** WHAT IS REQUIRED **
Please read the film review below and state the alternate English title it gives for "Gack Gack."

** PASSAGE PROVIDED **
Collected in Spike and Mike's 'Unprotected' DVD, 'Gack Gack' (I'm assuming this is what chickens say in German since the alternate English title is 'Cluck Cluck') pursues a single nasty scenario: a henhouse-office in which ranks of chickens sit at typewriters all day doing nothing but typing 'Gack Gack Gack Gack Gack Gack', filling pages with the single word. (Already existential hell, right? And appropriate from the culture that brought us 'Arbeit macht frei'.) Worse, this operation is presided over by an astonishingly foul office manager: a hippo whose rage over a mistyped 'Gak' invariably results in the murder of a hen (the culprit? a hen picked entirely at random? it is not clear that the boss knows whose 'Gak' is it); and who exalts in working his bovine secretary's udders for his own pleasure, even as she weeps at being so used. A ray of hope--the hippo's death by heart attack--is introduced specifically to be smashed down when the iguana (tuatara?) replacing him, a superficially pleasanter personality, ends up being more of the same: Meet the new boss, same as the old boss.

** EXCERPTED RECORDS **
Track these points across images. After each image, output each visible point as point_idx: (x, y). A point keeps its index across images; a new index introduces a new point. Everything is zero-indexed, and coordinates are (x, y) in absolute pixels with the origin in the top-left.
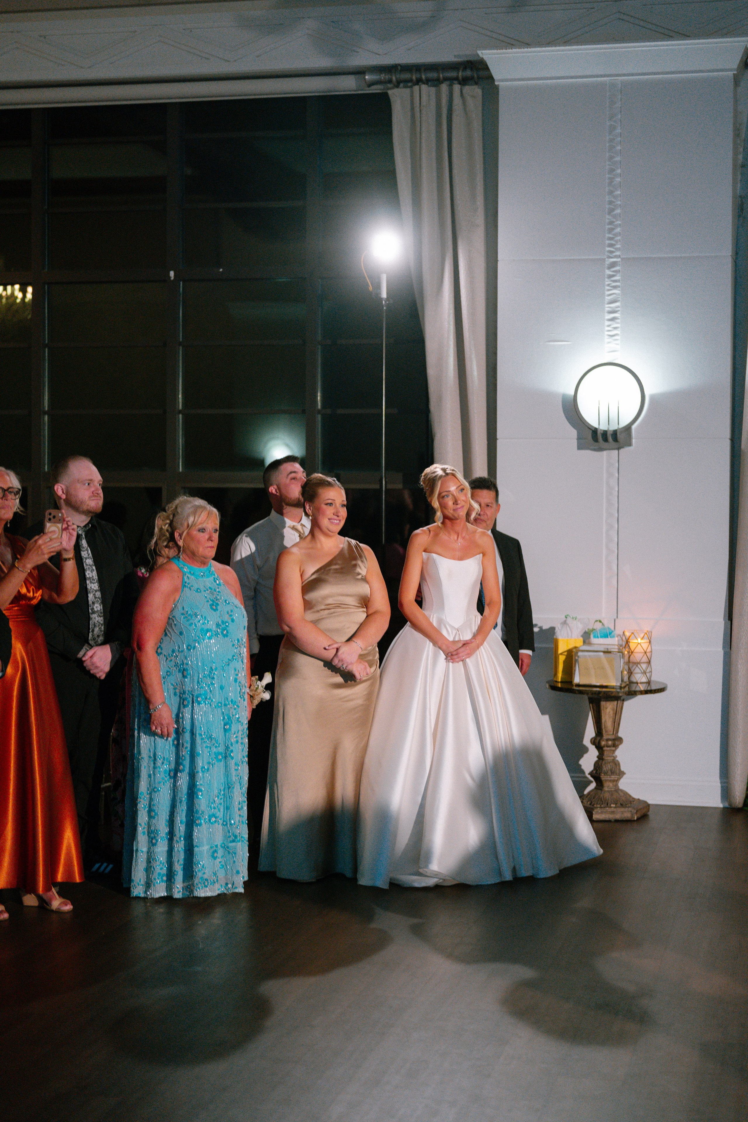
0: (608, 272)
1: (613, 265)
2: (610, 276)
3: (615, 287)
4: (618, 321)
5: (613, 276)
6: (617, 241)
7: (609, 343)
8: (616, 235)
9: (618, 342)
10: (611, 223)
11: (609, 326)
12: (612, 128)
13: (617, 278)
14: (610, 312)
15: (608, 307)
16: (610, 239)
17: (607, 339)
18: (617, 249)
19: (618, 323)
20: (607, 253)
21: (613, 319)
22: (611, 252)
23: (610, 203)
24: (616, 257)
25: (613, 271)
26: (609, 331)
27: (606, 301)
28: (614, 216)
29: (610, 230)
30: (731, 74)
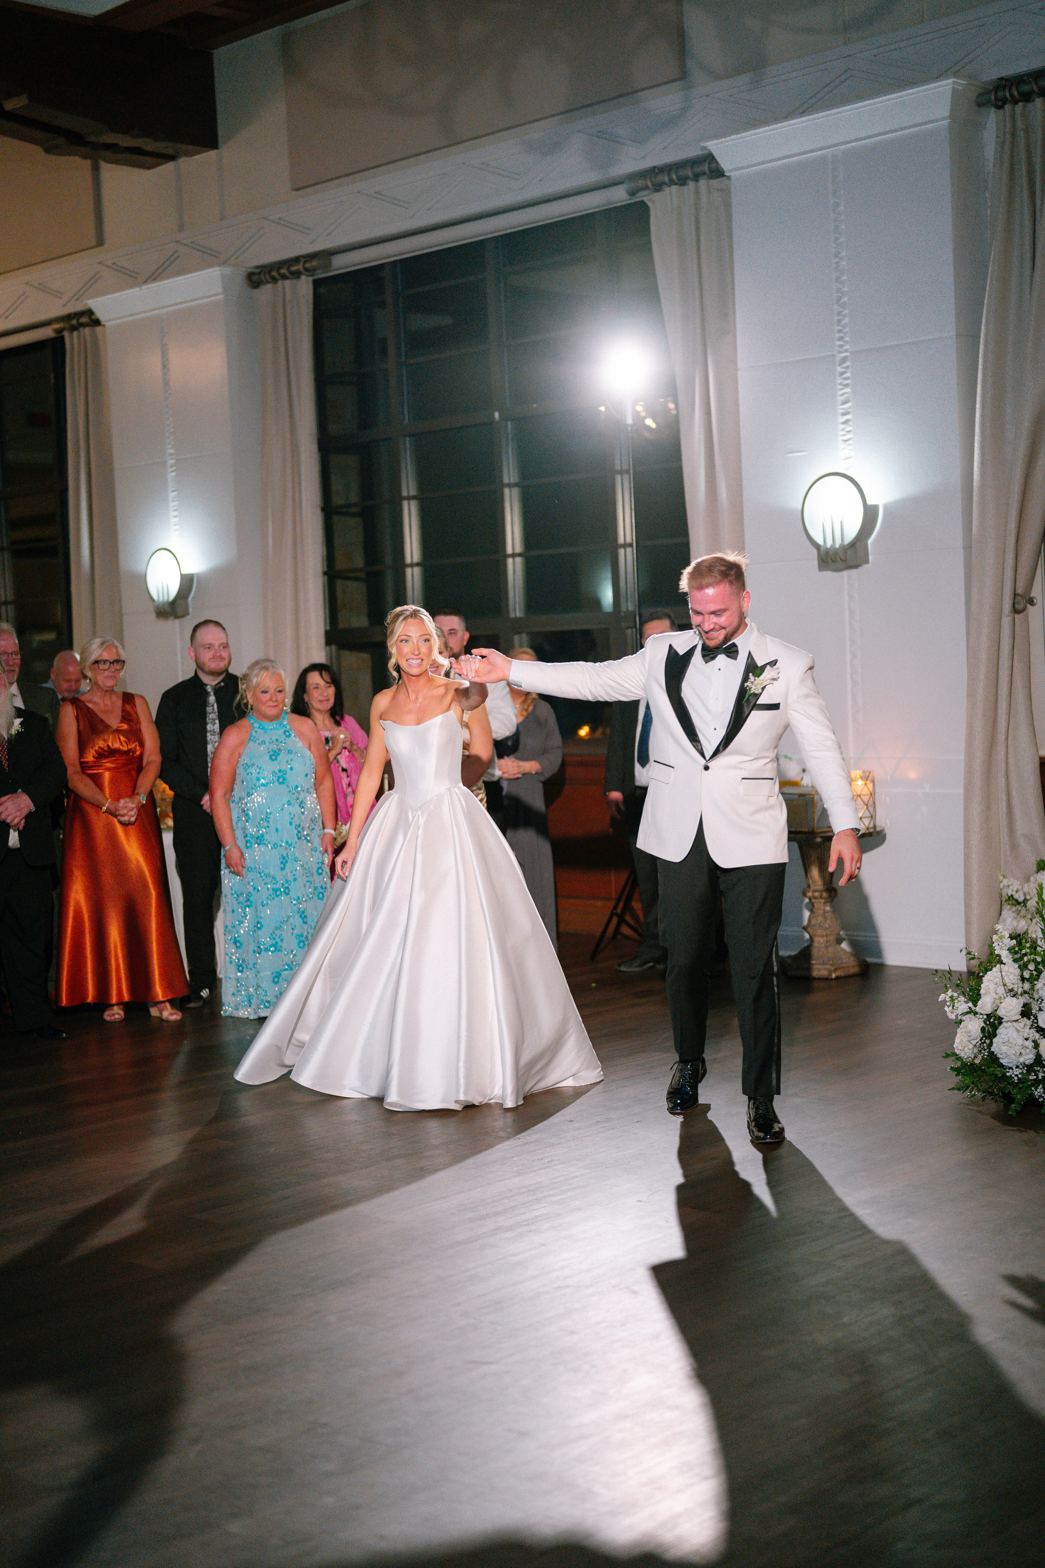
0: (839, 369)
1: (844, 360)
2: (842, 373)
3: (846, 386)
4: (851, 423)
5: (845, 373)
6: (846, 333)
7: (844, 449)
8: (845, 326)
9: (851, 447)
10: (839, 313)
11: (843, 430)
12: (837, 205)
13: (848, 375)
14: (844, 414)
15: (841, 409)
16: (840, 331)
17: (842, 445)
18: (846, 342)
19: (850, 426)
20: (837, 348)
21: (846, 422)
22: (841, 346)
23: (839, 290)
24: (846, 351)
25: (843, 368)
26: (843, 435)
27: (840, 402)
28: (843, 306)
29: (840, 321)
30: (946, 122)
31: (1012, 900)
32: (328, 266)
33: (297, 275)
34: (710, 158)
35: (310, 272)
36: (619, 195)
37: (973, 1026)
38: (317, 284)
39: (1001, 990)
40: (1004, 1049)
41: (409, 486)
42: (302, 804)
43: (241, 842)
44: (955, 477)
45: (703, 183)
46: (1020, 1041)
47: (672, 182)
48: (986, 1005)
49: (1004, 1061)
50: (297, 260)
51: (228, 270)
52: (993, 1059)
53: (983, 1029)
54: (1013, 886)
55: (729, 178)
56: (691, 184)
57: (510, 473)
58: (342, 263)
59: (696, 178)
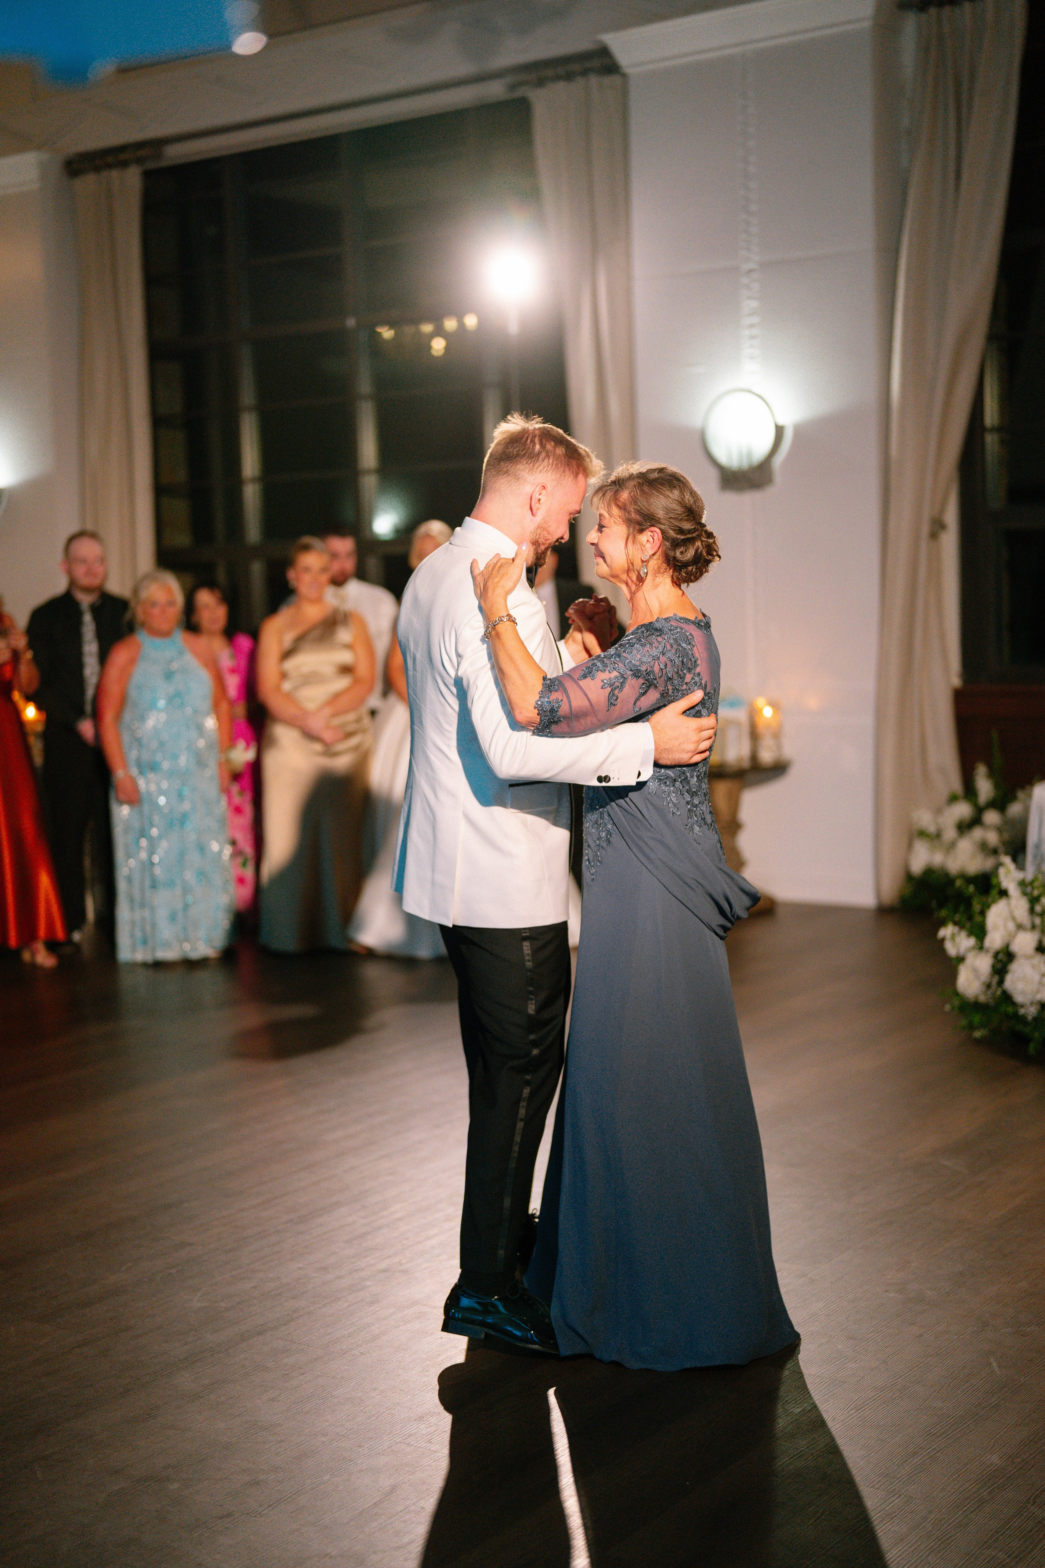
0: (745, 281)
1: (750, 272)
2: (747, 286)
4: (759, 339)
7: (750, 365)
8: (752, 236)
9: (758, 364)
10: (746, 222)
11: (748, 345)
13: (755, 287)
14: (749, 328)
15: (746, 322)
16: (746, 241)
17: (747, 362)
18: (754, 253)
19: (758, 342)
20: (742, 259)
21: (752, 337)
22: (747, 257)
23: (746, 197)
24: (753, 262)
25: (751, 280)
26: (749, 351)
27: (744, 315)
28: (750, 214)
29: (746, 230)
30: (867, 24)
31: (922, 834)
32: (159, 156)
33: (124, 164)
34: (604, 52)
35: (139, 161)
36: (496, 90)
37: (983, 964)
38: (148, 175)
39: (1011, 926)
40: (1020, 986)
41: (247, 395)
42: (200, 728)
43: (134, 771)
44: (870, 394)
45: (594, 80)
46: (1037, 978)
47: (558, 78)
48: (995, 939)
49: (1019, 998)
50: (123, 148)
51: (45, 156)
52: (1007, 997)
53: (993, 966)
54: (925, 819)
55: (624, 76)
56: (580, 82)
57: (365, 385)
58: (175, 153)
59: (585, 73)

** RESULT **
Cluck Cluck